On the other hand, Alesina and Rodrik (1994) found a negative impact from inequality on growth. Other researchers found no or non-linear relationship between the two variables. Utilizing 2SLS and GMM approaches and US data from 1929 to 2013, Benos and Karagiannis (2018) concluded that growth is unaffected by changes in inequality. Furthermore, Castelló-Climent (2010) observed the positive and negative effects of inequality on growth in developed and less developed countries, respectively. As it is depicted in Table A1 Appendix 1, inequality-growth relationship is a topic of intense debate in the literature. The conflicting empirical findings concerning the relationship between inequality and growth can be explained by various factors, including heterogeneity, non-linearity, the absence of comparable data, and the reliance on proxies (Motahar & Mamipour, 2025a).

Heterogeneity, Non-linearity, Data Limitation, and Proxies

Although there is a widespread use of vast cross-country datasets, the heterogeneity is ignored in a major part of the literature. The majority of research to date has concentrated on utilizing fixed-effect estimators to eliminate unobserved time-invariant components and GMM estimators to handle endogeneity. While estimation methods may address endogeneity, they often overlook the variation in parameters, a consideration that is reasonable given the differences in socioeconomic and institutional aspects among countries, like economic policies and technological advancements (Hailemariam & Dzhumashev, 2019). The substantial diversity observed in how inequality affects growth across nations suggests that neglecting this heterogeneity and drawing conclusions from average relationships could lead to erroneous policy implications for specific countries (Voitchovsky, 2005).

Another reason behind this fragmented picture on the inequality-growth link derives from ignoring the complexity and non-linearity of their relationship. Benhabib et al. (2017), Brueckner and Lederman (2018), B.-L. Chen (2003), S.-C. Lin et al. (2009), and Y.-C. Lin et al. (2014) highlighted a non-linear relationship between the two elements. In particular, an inverse U-shaped linkages have been discovered by B.-L. Chen (2003) and Banerjee and Duflo (2003). Their research indicates that the common practice of assuming a linear relationship between inequality and growth in empirical studies contradicts the theories suggesting a non-linear connection. Despite economic theory supporting a non-linear link between inequality and growth, this aspect has been largely overlooked in many empirical investigations. On the contrary, following Motahar and Mamipour (2025a), this study utilizes ML techniques capable of discerning intricate patterns within the data.

* * * * *

**GIVEN PROBLEM**
Please carry on the passage on inequality and growth from the point where it stops. The lines have no connection to the passage on inequality and growth.

**DATASET CONTENT**
* * * * *

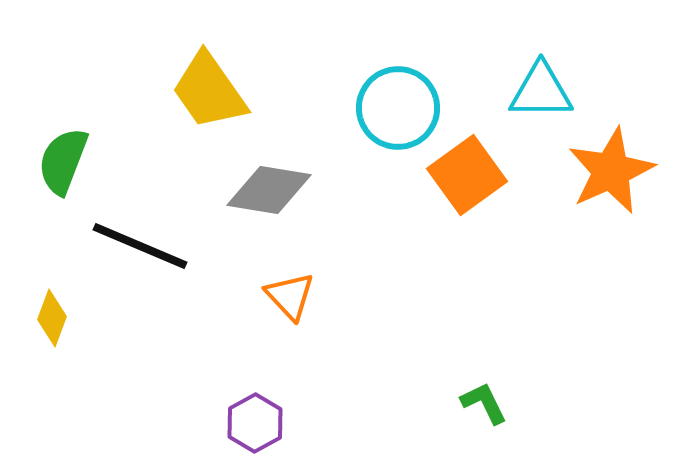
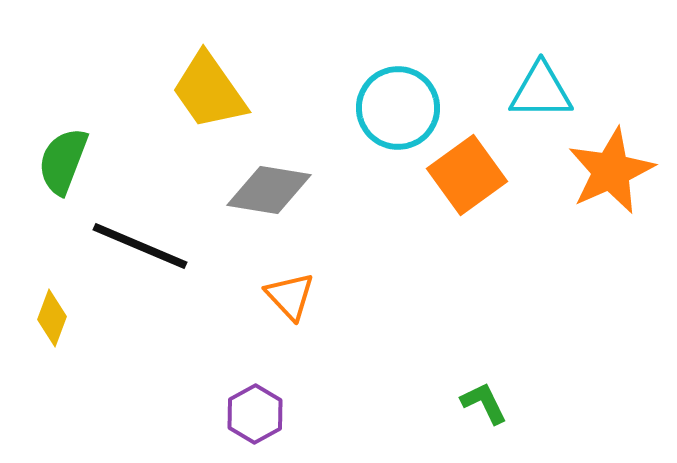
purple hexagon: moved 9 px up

* * * * *

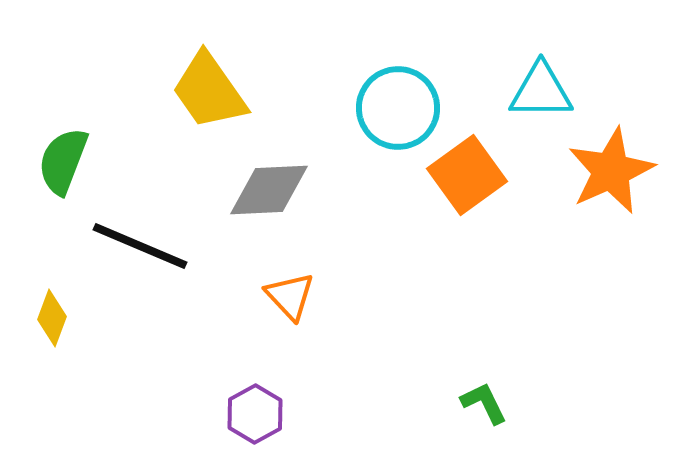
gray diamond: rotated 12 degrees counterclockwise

* * * * *

**TASK OUTPUT**
The absence of consensus in the literature on the relationship between income inequality and economic growth can largely be attributed to limitations in the available data, as previously conducted studies are constrained by the lack of comparable inequality data across different times and places (Atkinson & Brandolini, 2006; Neves et al., 2016; Neves & Silva, 2014). As Atkinson and Brandolini (2015) point out, many studies rely on time series with discontinuities in inequality data, which can significantly impact empirical findings. These limitations in earlier research have led to potential measurement errors and challenges in controlling for time-invariant variables, particularly due to the inadequacy of the time dimension for panel data estimations. This article, however, utilizes a comprehensive and current dataset from various sources, encompassing 150 countries from 1980 to 2020.

Another explanation for the literature’s lack of consensus is that while wealth distribution is typically the basis for theoretical reasoning, almost all empirical studies employ income instead of wealth distribution because of data due to unavailability of data for all countries. Aghion et al. (1999) believes that in empirical studies, the utilization of proxies is imperative due to the inadequacy of data pertaining to wealth distribution in numerous countries. The prevalent methodology adopted by researchers is to employ data on income inequality as a substitute for wealth inequality.

There are exceptions, such as the studies by Alesina and Rodrik (1994) and Deininger and Olinto (1999), which use land holding as a proxy for wealth inequality. However, as Alesina and Rodrik (1994) observe, land is just one aspect of wealth and doesn’t fully align with their model’s definition of capital. Following Motahar and Mamipour (2025b), this article overcomes these limitations by utilizing the World Inequality Database, which offers direct and comparable information on wealth inequality, removing the necessity for proxies.

Moreover, even when studying the impact of income inequality on growth, empirical studies often use the disposable income Gini coefficient. However, public discussions frequently focus on the income shares of top earners. The Gini coefficient, sensitive to changes in the middle of the income distribution, might underrepresent variations in the tails (Atkinson et al., 2011; Juuti, 2020). Therefore, incorporating measures like top income shares and decile ratios (e.g., the Palma ratio) is vital for a broader understanding of income inequality. This article aims to bridge these gaps by analyzing 33 indicators related to income inequality, poverty, and wealth inequality.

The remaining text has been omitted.